> _Problem to work on_: Lift out, unaltered, the lines of the material below between the line holding "Haber Gönder" and the line holding "蓝牙或无线信号控制原理：一些智能控牌器通过蓝牙", counting both.

> _Data provided_:

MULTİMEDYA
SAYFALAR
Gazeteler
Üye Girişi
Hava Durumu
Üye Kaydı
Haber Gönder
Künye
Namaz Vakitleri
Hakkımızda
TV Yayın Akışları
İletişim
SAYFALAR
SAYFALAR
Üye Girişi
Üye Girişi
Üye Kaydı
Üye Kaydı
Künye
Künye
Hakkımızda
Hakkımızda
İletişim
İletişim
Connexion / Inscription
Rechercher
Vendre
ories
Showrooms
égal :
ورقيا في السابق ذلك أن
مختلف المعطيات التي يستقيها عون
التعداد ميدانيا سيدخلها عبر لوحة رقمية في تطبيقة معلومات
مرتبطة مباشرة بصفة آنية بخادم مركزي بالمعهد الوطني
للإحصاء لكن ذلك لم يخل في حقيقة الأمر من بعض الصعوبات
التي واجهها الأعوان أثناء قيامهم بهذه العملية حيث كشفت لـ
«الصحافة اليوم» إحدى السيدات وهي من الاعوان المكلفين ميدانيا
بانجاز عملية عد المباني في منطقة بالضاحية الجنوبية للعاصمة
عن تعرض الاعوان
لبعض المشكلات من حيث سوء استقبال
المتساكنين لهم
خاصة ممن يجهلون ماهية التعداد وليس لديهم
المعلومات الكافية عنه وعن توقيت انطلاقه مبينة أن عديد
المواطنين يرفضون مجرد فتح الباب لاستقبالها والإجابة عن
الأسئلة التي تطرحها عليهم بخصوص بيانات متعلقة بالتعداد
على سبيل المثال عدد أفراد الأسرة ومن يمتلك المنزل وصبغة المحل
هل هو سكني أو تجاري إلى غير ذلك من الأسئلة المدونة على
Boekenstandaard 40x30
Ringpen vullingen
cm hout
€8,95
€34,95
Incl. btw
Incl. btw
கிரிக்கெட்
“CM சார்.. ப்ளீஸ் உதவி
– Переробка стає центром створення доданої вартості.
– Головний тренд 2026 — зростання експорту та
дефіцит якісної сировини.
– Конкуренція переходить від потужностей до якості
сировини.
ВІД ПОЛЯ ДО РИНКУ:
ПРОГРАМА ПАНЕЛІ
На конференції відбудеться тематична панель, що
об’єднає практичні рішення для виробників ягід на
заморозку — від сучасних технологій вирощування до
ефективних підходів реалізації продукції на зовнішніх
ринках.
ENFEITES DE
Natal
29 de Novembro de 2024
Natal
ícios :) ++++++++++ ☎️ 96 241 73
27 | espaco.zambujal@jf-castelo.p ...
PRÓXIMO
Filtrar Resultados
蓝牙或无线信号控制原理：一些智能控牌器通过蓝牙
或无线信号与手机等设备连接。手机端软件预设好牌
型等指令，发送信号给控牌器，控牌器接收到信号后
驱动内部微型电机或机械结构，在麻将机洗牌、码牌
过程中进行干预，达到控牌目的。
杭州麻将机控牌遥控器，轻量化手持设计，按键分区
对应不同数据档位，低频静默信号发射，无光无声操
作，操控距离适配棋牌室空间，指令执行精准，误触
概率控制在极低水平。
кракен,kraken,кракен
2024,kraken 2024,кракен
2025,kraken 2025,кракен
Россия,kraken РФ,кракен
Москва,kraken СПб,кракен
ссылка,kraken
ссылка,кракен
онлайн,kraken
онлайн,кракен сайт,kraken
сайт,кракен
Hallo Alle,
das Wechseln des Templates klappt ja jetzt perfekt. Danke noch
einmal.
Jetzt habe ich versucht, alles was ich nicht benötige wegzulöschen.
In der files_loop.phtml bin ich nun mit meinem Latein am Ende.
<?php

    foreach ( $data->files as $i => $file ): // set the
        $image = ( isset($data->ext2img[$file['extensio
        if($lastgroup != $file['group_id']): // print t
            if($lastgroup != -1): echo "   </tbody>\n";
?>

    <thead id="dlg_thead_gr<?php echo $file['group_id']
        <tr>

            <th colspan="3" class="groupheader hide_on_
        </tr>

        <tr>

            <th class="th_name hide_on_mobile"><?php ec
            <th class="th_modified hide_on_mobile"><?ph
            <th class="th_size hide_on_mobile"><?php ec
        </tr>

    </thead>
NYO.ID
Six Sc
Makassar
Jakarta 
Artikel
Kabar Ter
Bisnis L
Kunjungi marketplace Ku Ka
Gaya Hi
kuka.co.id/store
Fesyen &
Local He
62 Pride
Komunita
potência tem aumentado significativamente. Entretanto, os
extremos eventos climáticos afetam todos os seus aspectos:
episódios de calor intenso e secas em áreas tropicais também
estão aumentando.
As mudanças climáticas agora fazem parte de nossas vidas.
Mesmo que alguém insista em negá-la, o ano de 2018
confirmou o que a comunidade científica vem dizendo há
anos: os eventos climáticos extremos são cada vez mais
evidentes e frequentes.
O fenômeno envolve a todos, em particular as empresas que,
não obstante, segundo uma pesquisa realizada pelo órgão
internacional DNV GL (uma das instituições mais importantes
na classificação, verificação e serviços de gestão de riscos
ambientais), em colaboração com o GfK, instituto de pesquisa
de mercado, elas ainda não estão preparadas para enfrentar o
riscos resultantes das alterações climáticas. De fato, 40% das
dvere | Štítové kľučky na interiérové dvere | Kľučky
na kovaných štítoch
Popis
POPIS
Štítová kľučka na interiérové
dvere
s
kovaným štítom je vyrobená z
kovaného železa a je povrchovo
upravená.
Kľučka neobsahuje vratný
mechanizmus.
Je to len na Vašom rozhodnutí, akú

* * *

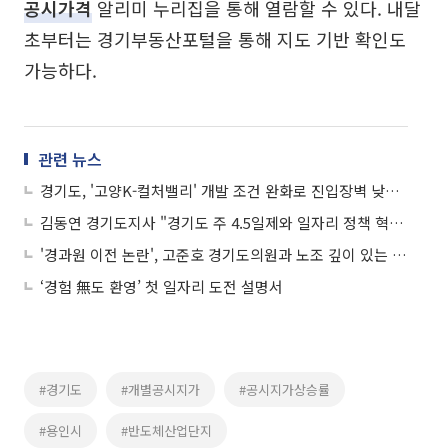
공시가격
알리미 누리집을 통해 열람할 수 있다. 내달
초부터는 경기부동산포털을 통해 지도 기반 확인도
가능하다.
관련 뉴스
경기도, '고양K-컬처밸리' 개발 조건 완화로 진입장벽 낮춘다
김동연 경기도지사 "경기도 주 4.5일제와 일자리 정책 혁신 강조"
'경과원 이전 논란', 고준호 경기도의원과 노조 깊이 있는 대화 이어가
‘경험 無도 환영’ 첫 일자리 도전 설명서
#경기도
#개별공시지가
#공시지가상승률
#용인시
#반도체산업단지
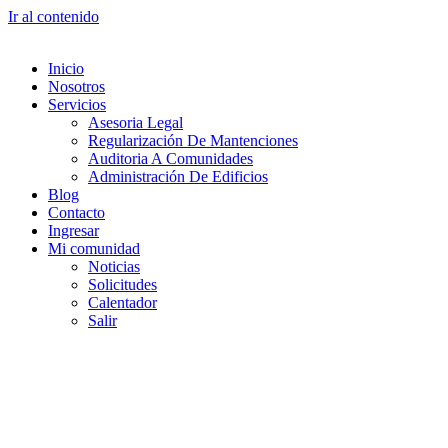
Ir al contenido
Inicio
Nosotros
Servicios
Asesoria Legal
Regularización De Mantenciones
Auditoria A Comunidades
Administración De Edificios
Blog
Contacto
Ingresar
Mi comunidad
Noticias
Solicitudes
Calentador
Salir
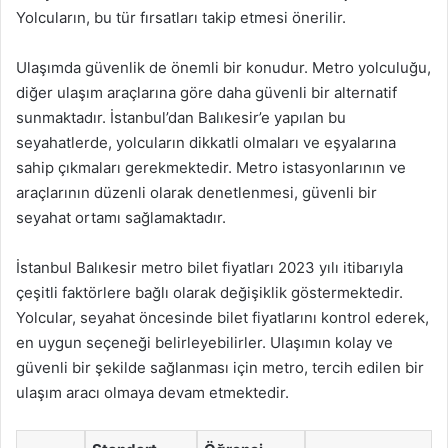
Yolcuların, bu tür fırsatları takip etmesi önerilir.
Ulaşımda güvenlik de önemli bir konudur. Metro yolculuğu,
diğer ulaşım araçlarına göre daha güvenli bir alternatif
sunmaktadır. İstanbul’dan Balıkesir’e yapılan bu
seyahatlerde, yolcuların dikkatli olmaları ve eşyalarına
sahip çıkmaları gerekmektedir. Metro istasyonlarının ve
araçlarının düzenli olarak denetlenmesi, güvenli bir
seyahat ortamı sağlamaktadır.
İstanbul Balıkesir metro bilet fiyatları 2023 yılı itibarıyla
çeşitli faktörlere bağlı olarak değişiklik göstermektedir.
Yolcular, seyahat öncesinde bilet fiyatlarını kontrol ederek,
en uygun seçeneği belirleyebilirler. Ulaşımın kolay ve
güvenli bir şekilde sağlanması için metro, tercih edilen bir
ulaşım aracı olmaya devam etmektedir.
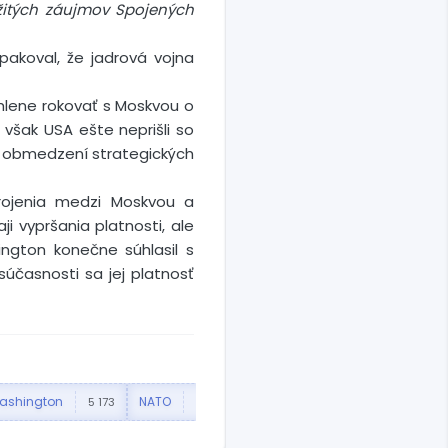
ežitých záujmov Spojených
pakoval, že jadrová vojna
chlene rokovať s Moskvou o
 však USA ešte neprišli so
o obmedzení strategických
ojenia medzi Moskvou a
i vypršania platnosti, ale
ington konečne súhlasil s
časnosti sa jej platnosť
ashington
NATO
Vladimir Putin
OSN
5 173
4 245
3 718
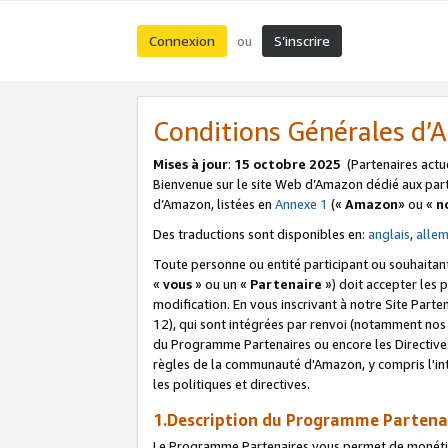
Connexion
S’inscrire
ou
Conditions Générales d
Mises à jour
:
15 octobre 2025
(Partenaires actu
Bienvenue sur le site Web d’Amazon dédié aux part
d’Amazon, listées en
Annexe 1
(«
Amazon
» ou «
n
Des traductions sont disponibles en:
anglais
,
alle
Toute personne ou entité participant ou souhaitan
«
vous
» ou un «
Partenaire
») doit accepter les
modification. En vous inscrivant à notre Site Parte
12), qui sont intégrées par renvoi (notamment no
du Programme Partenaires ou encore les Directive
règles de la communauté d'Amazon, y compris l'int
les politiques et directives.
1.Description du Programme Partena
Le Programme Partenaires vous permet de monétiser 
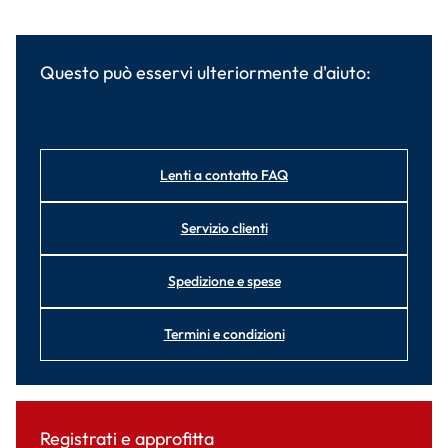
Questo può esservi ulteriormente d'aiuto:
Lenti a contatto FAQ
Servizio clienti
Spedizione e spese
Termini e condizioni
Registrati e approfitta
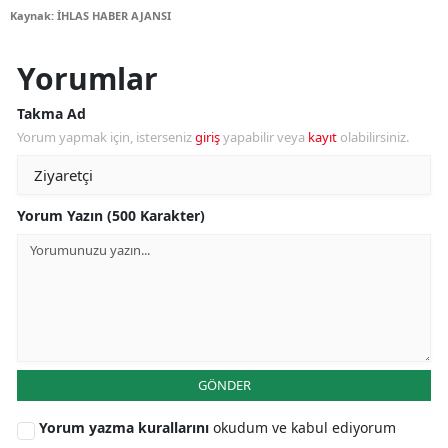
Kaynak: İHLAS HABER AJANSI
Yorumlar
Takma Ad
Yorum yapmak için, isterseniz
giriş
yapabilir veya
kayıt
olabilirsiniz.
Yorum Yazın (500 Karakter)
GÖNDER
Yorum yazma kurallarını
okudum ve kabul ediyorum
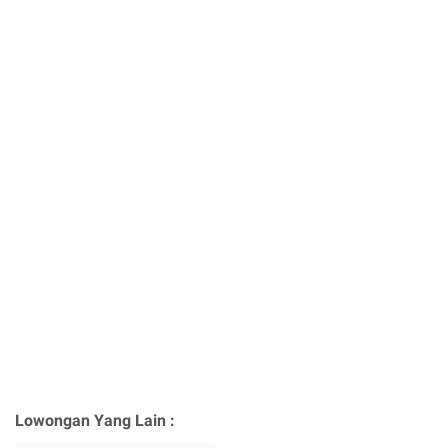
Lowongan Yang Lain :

> _Result of this task_:
Haber Gönder
Künye
Namaz Vakitleri
Hakkımızda
TV Yayın Akışları
İletişim
SAYFALAR
SAYFALAR
Üye Girişi
Üye Girişi
Üye Kaydı
Üye Kaydı
Künye
Künye
Hakkımızda
Hakkımızda
İletişim
İletişim
Connexion / Inscription
Rechercher
Vendre
ories
Showrooms
égal :
ورقيا في السابق ذلك أن
مختلف المعطيات التي يستقيها عون
التعداد ميدانيا سيدخلها عبر لوحة رقمية في تطبيقة معلومات
مرتبطة مباشرة بصفة آنية بخادم مركزي بالمعهد الوطني
للإحصاء لكن ذلك لم يخل في حقيقة الأمر من بعض الصعوبات
التي واجهها الأعوان أثناء قيامهم بهذه العملية حيث كشفت لـ
«الصحافة اليوم» إحدى السيدات وهي من الاعوان المكلفين ميدانيا
بانجاز عملية عد المباني في منطقة بالضاحية الجنوبية للعاصمة
عن تعرض الاعوان
لبعض المشكلات من حيث سوء استقبال
المتساكنين لهم
خاصة ممن يجهلون ماهية التعداد وليس لديهم
المعلومات الكافية عنه وعن توقيت انطلاقه مبينة أن عديد
المواطنين يرفضون مجرد فتح الباب لاستقبالها والإجابة عن
الأسئلة التي تطرحها عليهم بخصوص بيانات متعلقة بالتعداد
على سبيل المثال عدد أفراد الأسرة ومن يمتلك المنزل وصبغة المحل
هل هو سكني أو تجاري إلى غير ذلك من الأسئلة المدونة على
Boekenstandaard 40x30
Ringpen vullingen
cm hout
€8,95
€34,95
Incl. btw
Incl. btw
கிரிக்கெட்
“CM சார்.. ப்ளீஸ் உதவி
– Переробка стає центром створення доданої вартості.
– Головний тренд 2026 — зростання експорту та
дефіцит якісної сировини.
– Конкуренція переходить від потужностей до якості
сировини.
ВІД ПОЛЯ ДО РИНКУ:
ПРОГРАМА ПАНЕЛІ
На конференції відбудеться тематична панель, що
об’єднає практичні рішення для виробників ягід на
заморозку — від сучасних технологій вирощування до
ефективних підходів реалізації продукції на зовнішніх
ринках.
ENFEITES DE
Natal
29 de Novembro de 2024
Natal
ícios :) ++++++++++ ☎️ 96 241 73
27 | espaco.zambujal@jf-castelo.p ...
PRÓXIMO
Filtrar Resultados
蓝牙或无线信号控制原理：一些智能控牌器通过蓝牙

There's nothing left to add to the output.